Integrating AI with LoRaWAN: A guide using edge impulse

Author

Alex Kelly

Published

June 17, 2021

How to Recognize Objects with an Arduino and AI

In this short video, we demonstrate how to use an Arduino Portenta Laura Board, equipped with a camera and AI capabilities. We’ll take pictures of bulldog clips to see if we can recognize them, as well as what’s not a bulldog clip.

Using OpenMV and Edge Impulse

To accomplish this, we use the OpenMV software to capture images. These images are then uploaded to a service called Edge Impulse, where we’ll generate an AI model.

Connecting to the Camera

First, we connect to the camera and start the script in OpenMV, which involves importing sensor image libraries and the time library. The script will take pictures intermittently, and we can create folders for the images directly from the OpenMV interface.

Creating Data Sets

We create a folder named bulldog clip and another one for non-bulldog items. This organization aids in training our model by distinguishing between the two categories.
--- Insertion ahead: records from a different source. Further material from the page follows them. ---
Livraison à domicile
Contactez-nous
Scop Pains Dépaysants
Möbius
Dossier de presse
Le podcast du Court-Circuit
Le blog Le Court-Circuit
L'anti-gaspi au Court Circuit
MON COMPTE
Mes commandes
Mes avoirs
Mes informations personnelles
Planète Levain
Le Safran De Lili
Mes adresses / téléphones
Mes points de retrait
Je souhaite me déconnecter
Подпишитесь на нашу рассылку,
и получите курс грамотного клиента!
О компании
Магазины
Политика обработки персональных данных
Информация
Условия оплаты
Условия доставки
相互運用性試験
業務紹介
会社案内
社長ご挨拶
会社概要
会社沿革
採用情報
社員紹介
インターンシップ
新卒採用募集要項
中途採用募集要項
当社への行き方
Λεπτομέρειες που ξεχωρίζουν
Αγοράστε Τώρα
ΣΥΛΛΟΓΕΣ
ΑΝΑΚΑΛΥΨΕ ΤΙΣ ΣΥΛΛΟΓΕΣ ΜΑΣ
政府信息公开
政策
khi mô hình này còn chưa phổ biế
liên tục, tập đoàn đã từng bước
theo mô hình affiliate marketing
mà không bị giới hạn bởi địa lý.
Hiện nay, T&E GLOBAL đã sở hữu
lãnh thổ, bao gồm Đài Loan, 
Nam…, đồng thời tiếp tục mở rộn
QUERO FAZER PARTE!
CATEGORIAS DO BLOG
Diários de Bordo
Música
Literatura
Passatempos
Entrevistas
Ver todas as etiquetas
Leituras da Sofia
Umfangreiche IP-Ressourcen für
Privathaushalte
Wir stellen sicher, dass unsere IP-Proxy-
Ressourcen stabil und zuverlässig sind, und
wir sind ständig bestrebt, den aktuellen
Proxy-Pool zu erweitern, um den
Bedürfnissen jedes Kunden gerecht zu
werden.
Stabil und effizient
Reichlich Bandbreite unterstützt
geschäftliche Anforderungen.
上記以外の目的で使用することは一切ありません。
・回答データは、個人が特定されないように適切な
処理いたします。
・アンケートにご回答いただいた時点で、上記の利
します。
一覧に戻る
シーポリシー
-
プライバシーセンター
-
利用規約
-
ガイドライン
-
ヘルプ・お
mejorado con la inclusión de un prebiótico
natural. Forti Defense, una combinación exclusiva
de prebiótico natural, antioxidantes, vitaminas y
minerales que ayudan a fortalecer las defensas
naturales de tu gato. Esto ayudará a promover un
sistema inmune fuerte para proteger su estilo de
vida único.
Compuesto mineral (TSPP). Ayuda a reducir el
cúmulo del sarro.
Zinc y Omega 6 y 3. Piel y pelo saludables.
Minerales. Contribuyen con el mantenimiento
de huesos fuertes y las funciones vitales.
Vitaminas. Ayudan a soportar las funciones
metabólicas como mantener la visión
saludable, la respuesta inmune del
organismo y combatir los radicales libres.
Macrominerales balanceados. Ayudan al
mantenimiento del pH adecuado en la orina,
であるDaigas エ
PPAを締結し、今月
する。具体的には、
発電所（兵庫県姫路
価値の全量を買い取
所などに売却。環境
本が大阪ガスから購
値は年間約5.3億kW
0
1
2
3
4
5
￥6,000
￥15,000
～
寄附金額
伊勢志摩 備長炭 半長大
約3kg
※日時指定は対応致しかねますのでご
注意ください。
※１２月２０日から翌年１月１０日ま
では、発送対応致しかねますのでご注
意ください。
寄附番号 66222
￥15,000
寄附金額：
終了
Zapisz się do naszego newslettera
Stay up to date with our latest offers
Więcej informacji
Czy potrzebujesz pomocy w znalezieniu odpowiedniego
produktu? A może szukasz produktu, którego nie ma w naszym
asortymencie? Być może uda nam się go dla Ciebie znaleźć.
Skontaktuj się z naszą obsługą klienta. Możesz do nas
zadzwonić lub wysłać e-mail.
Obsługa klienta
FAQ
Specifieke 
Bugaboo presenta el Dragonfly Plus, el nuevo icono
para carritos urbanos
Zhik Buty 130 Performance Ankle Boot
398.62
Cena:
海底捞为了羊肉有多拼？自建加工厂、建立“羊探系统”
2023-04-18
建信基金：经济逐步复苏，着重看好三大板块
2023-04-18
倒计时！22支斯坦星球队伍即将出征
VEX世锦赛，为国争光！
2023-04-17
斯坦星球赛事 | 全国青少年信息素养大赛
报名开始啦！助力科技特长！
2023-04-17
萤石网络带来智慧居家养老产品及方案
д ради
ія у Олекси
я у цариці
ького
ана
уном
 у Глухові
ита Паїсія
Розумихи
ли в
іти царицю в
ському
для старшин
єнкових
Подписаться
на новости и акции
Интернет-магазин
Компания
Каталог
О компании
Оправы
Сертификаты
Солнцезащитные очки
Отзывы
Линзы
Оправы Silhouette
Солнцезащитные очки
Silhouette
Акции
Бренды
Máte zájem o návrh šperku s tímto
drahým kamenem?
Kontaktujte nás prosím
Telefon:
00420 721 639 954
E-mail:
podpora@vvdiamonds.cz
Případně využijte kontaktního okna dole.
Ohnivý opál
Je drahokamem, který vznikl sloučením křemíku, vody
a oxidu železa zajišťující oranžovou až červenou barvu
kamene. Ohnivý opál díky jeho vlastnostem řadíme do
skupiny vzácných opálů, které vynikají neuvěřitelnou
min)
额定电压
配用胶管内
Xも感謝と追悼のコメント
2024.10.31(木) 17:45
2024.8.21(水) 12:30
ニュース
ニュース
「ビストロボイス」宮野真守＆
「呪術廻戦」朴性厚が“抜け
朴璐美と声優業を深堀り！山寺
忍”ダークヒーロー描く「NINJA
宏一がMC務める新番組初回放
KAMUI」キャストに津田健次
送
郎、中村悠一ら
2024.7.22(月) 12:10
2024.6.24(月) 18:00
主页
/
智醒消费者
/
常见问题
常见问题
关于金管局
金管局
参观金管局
Training with Edge Impulse

After gathering our dataset, we upload it to Edge Impulse and start working on our AI model.

  1. Project Creation: We create a new project named “Bulldog Clips.”
  2. Data Upload: We upload our images, specifying how many will be used for training versus testing.
  3. Model Training: Through Edge Impulse’s intuitive interface, we select processing blocks and learning blocks suitable for our data, focusing on image recognition.
  4. Generating Features: Edge Impulse processes the images, preparing them for AI model training.
  5. Model Evaluation: After training, we evaluate the model’s accuracy and loss, making adjustments as necessary.

Deployment

Once satisfied with the model, we deploy it back to the Arduino Portenta. This involves exporting the model from Edge Impulse and loading it onto our device.

Running the Model

With the model deployed, we run it on the Arduino Portenta, observing its predictions. We test it with various objects, noting how it distinguishes between bulldog clips and other items with impressive accuracy.

Integrating with LoRa

Lastly, we expand the script to send predictions over a LoRa network, demonstrating a practical application of our AI-powered device. This script, along with detailed instructions, is available on our GitHub page.

Thank you for following along with this tutorial on object recognition with Arduino and AI. We hope it inspires you to create your own AI-powered projects.